Rapamycin reduces disease activity and normalizes T cell activation-induced calcium fluxing in patients with systemic lupus erythematosus.
Academic Article
Overview
abstract
OBJECTIVE: Systemic lupus erythematosus (SLE) is an autoimmune disease of unknown origin. Current treatment options are often ineffective or poorly tolerated. Recent observations have revealed mitochondrial hyperpolarization and enhanced Ca2+ fluxing in T cells from SLE patients. Rapamycin, a lipophilic macrolide antibiotic that regulates mitochondrial transmembrane potential and Ca2+ fluxing, has been used safely and effectively to treat renal transplant rejection since 1999. In addition, rapamycin has been shown to ameliorate T cell function and to prolong survival in lupus-prone MRL/lpr mice.
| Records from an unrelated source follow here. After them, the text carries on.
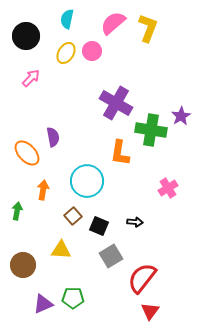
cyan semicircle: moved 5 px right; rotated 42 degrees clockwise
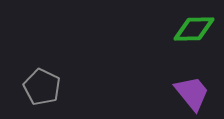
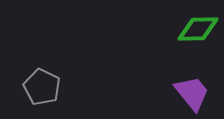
green diamond: moved 4 px right
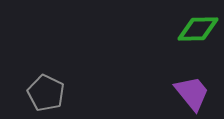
gray pentagon: moved 4 px right, 6 px down
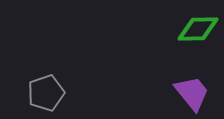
gray pentagon: rotated 27 degrees clockwise
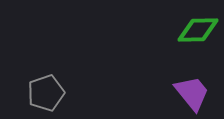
green diamond: moved 1 px down
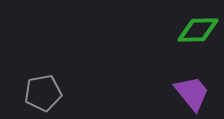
gray pentagon: moved 3 px left; rotated 9 degrees clockwise
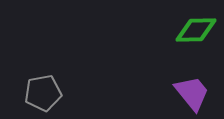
green diamond: moved 2 px left
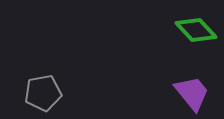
green diamond: rotated 48 degrees clockwise
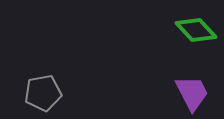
purple trapezoid: rotated 12 degrees clockwise
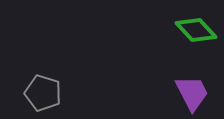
gray pentagon: rotated 27 degrees clockwise
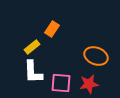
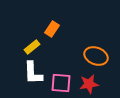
white L-shape: moved 1 px down
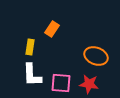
yellow rectangle: moved 2 px left; rotated 42 degrees counterclockwise
white L-shape: moved 1 px left, 2 px down
red star: rotated 18 degrees clockwise
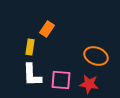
orange rectangle: moved 5 px left
pink square: moved 3 px up
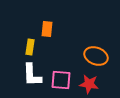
orange rectangle: rotated 28 degrees counterclockwise
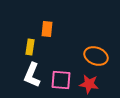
white L-shape: rotated 25 degrees clockwise
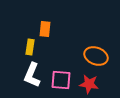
orange rectangle: moved 2 px left
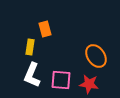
orange rectangle: rotated 21 degrees counterclockwise
orange ellipse: rotated 35 degrees clockwise
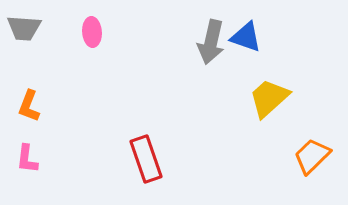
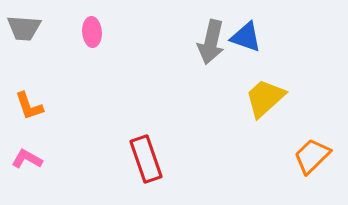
yellow trapezoid: moved 4 px left
orange L-shape: rotated 40 degrees counterclockwise
pink L-shape: rotated 112 degrees clockwise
We therefore undertook the present study to investigate whether rapamycin is beneficial in patients with SLE. METHODS: Nine patients with clinically active SLE that had been treated unsuccessfully with other immunosuppressive medications began therapy with rapamycin, 2 mg/day orally. Disease activity was assessed with the British Isles Lupus Assessment Group (BILAG) score, SLE Disease Activity Index (SLEDAI), and requirement for prednisone therapy. Mitochondrial transmembrane potential and Ca2+ fluxing were assessed by flow cytometry. RESULTS: In patients treated with rapamycin, the BILAG score was reduced by a mean +/- SEM of 1.93 +/- 0.9 (P = 0.0218), the SLEDAI by 5.3 +/- 0.8 (P = 0.00002), and concurrent prednisone use by 26.4 +/- 6.7 mg/day (P = 0.0062) compared with pre-rapamycin treatment. While mitochondrial hyperpolarization persisted, pretreatment cytosolic and mitochondrial Ca2+ levels and T cell activation-induced rapid Ca2+ fluxing were normalized in rapamycin-treated patients. CONCLUSION: Rapamycin appears to be a safe and effective therapy for SLE that has been refractory to traditional medications. Mitochondrial dysfunction and Ca2+ fluxing could serve as biomarkers to guide decisions regarding future therapeutic interventions in SLE.